Já que vamos de Roma a Westeros
sem maiores cerimônias, lancemos mais uma inspiração ficcional, nosso
morto-vivo: Jair, o Frankenstein com o que o antipetismo sempre sonhou no
“qualquer coisa é melhor que o Lula e a Dilma”. Seus esquemas de corrupção tão
ridiculamente simples e tradicionais, a tão conhecida (e de longa data) ligação
com as milícias, suas declarações de bêbado de boteco glorificadas como “a voz
da simplicidade do povo”, a conformação de um ministério cheio de personagens
tão caricatas, como vilões de histórias em quadrinhos, até mesmo nos nomes
pitorescos (Ônix, Damares, Vélez, Abraham), cujas ações são sua imagem e
semelhança... É curioso como seu corpo e sua família reproduzem os crimes, as
condutas e a psicopatia que nossa tosca elite sempre se esforçou em ver e
apontar no PT, incluindo até as lendas dos filhos do ex-presidente.
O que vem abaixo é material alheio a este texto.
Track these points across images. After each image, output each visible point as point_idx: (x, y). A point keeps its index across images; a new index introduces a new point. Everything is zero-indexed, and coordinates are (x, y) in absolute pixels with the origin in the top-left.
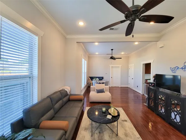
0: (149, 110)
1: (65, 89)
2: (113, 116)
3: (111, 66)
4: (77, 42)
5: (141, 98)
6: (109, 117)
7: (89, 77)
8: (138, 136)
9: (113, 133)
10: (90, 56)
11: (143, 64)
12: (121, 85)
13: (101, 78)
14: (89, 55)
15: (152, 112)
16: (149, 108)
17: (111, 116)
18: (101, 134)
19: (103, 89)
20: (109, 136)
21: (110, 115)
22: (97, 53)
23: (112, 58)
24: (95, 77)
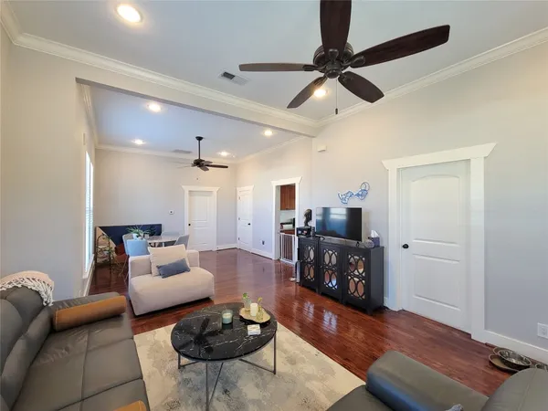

E assim chegamos a um Brasil em
meio a uma situação absolutamente caricata da festa romana de Sorrentino, que
no nosso caso mais parece um roteiro para um sketch de Hermes e Renato, onde
Frankenstein se tornou presidente e apareceu bebendo champanhe na festa de ano
novo no salão da Ana Hickmann, e que começou sendo bem atendido, quando era
conveniente aos anfitriões, até que passou a ser mais incômodo do que se
esperava.
No fundo, o Grande Acordo
Nacional – que nasceu com Jucá e Temer – é a “Grande Beleza” das nossas
instituições, a Miami desvairada que atira nas nossas cabeças, nos oferece
abacate para apartar a fome e mulheres aos gringos que quiserem nos visitar. O
poder político e econômico nas mãos daqueles que odeiam o Brasil, mas que não
podem ser tão ricos, cruéis e idiotas sem ele. A psicopatia e a irracionalidade
como norma que rege as decisões do país.
No filme de Sorrentino, o
protagonista vê um grupo de velhos ricaços fazendo um trenzinho na pista de
dança, e diz a uma amiga, em tom de piada pastelão, que aquele é o trem mais
belo do mundo, porque não vai a lugar nenhum. Depois, olha de novo para os
fanfarrões e diz: “olhe para esta gente... esta é a minha vida, e ela não é
nada”.
Pois o trenzinho dos ricaços
brasileiros, os que celebram diariamente o banquete do bolsonarismo, talvez não
seja tão belo, já que tem um rumo: a nossa comédia que é sempre tragédia.
Olhemos para esta gente... isto é o que querem fazer do nosso país, e se
tiverem sucesso, em breve, ele não será nada.